Cool, cool India: an AC perspective
By Mohini Bhatnagar | 23 Mar 2000
Take the air-conditioner marketers, who are busy, bent over the strategy board, working and reworking plans. Marketing budgets are being reconsidered, as are the products and their positioning. In spite of the fact that its market share has slipped by four percentage points to 28 per cent in the past couple of years (1999 turnover: Rs 404.4 crore), Carrier is aggressively talking about increasing its market share to 30 per cent in 2000 (). Voltas,which lost its dominant position to Carrier quite a while back, is talking focus and push in order to improve on its diminishing sales. The company has, according to published figures, lost market share to the tune of seven per cent, down from 28 per cent, in the last two years ().
Selling air-conditioners promises not to be a cool affair for these two marketers; rather, it's not going to be cool for any AC marketer, thanks to the market getting increasingly competitive.
In the reckoning are LG, which has shown tremendous growth, Samsung, National, Amtrex-Hitachi,Videocon and Godrej (). At least the brand marketers must be heaving a collective sigh of relief that the unorganised sector is losing ground.
According to the Refrigerators and Air-conditioners Manufacturers Association, the unorganised sector, which controlled nearly 67 per cent of the market till 1993, has seen its market share decline to less than 50 per cent by now. The slashing of excise duties on ACs from 110 per cent to 60 per cent in the budget of 1993-1994 resulted in this sector losing its price advantage.
That decline in the unorganised sector's share may continue, since several branded players are importing ACs and still managing to be price-efficient. At the same time, homegrown players like Videocon and Amtrex have also introduced technologically upgraded products via tie-ups with global players like Matsushita and Hitachi.
After the excise cut in 1993-94, the AC market showed a remarkable jump in growth, by 15 per cent (1994-1996). The two years that followed saw growth slowing down due to longer cold spells in the country. AC prices fell. That, however, did not deter the likes of LG, Samsung and National from entering the Indian market. LG was the first in, in 1997 (),followed by the other two in 1998. These companies have been directly importing their latest products and marketing them at competitive prices. Lowering of import tariffs has helped here.
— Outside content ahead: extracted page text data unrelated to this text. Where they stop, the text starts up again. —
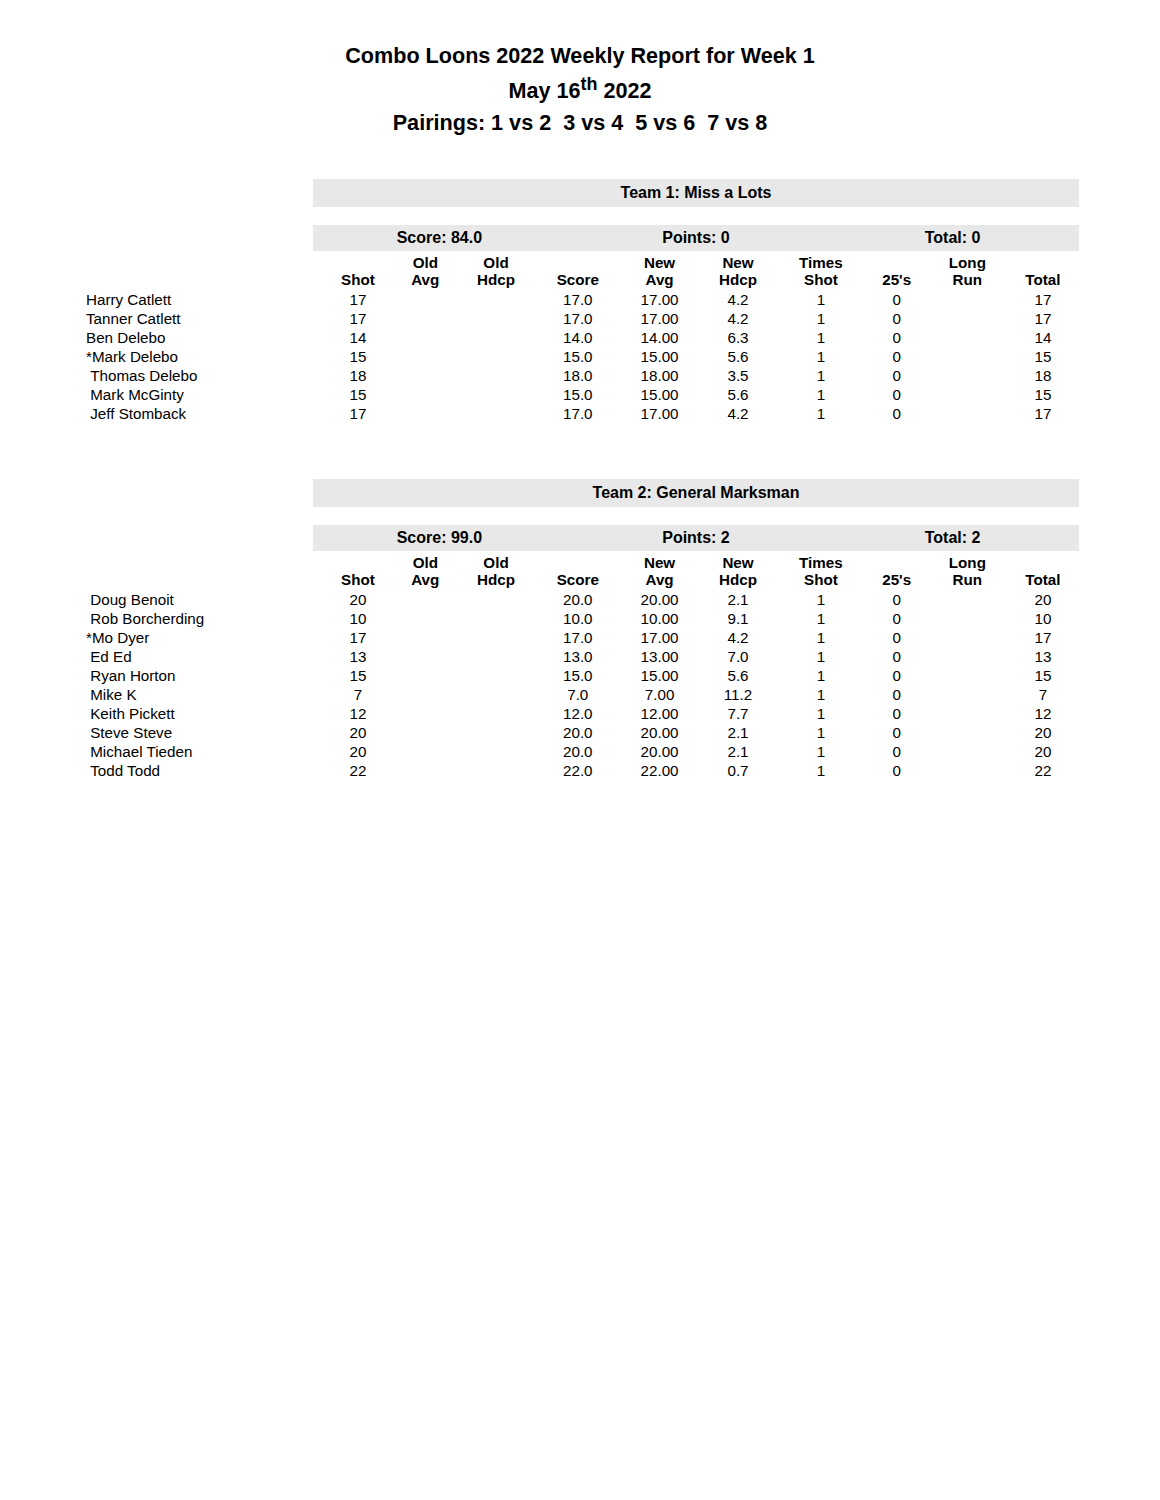Combo Loons 2022 Weekly Report for Week 1
May 16th 2022
Pairings: 1 vs 2 3 vs 4 5 vs 6 7 vs 8
| | Team 1: Miss a Lots |
| | / Score: 84.0 / Points: 0 / Total: 0 / |
| | Shot | Old Avg | Old Hdcp | Score | New Avg | New Hdcp | Times Shot | 25's | Long Run | Total |
| --- | --- | --- | --- | --- | --- | --- | --- | --- | --- | --- |
| Harry Catlett | 17 | | | 17.0 | 17.00 | 4.2 | 1 | 0 | | 17 |
| Tanner Catlett | 17 | | | 17.0 | 17.00 | 4.2 | 1 | 0 | | 17 |
| Ben Delebo | 14 | | | 14.0 | 14.00 | 6.3 | 1 | 0 | | 14 |
| *Mark Delebo | 15 | | | 15.0 | 15.00 | 5.6 | 1 | 0 | | 15 |
| Thomas Delebo | 18 | | | 18.0 | 18.00 | 3.5 | 1 | 0 | | 18 |
| Mark McGinty | 15 | | | 15.0 | 15.00 | 5.6 | 1 | 0 | | 15 |
| Jeff Stomback | 17 | | | 17.0 | 17.00 | 4.2 | 1 | 0 | | 17 |
| | Team 2: General Marksman |
| | / Score: 99.0 / Points: 2 / Total: 2 / |
| | Shot | Old Avg | Old Hdcp | Score | New Avg | New Hdcp | Times Shot | 25's | Long Run | Total |
| --- | --- | --- | --- | --- | --- | --- | --- | --- | --- | --- |
| Doug Benoit | 20 | | | 20.0 | 20.00 | 2.1 | 1 | 0 | | 20 |
| Rob Borcherding | 10 | | | 10.0 | 10.00 | 9.1 | 1 | 0 | | 10 |
| *Mo Dyer | 17 | | | 17.0 | 17.00 | 4.2 | 1 | 0 | | 17 |
| Ed Ed | 13 | | | 13.0 | 13.00 | 7.0 | 1 | 0 | | 13 |
| Ryan Horton | 15 | | | 15.0 | 15.00 | 5.6 | 1 | 0 | | 15 |
| Mike K | 7 | | | 7.0 | 7.00 | 11.2 | 1 | 0 | | 7 |
| Keith Pickett | 12 | | | 12.0 | 12.00 | 7.7 | 1 | 0 | | 12 |
| Steve Steve | 20 | | | 20.0 | 20.00 | 2.1 | 1 | 0 | | 20 |
| Michael Tieden | 20 | | | 20.0 | 20.00 | 2.1 | 1 | 0 | | 20 |
| Todd Todd | 22 | | | 22.0 | 22.00 | 0.7 | 1 | 0 | | 22 |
LG, which also has a plant in Noida, an emerging industrial centre on the outskirts of Delhi,has managed to garner 19 per cent market share. A sales growth of 300 per cent in 1999, over 1998 (40,000 ACs sold in 1999 over the 10,000 in 1998) finds it talking very confidently. In fact, the company is showing overall confidence in the performance of all its product categories. According to Ajay Kapila, the company's chief of sales and marketing, LG will become the highest turnover brand by 2001 in the consumer electronics market.
Samsung is talking no less confident, having touched a total turnover of Rs 850 crore in 1999, just a year after entering India. Samsung entered the Indian market in 1998.
Published figures indicate that Videocon (which has a tie-up with Matsushita for ACs) has cornered more than 10 per cent of the market, while Samsung, National and Amtrex have managed to garner between six and 10 per cent each. Blue-Star, although it has been advertising in a small way, seems to have shifted primary attention to central air-conditioning.
Right across the board, strategies for market domination include technology upgradations / technology edge, product feature richness, focused brand positioning, increased brand communication budgets, and very important, distribution and after sales service ().
Surely, the AC marketers must be praying for a hot, hot season. Are the gods listening?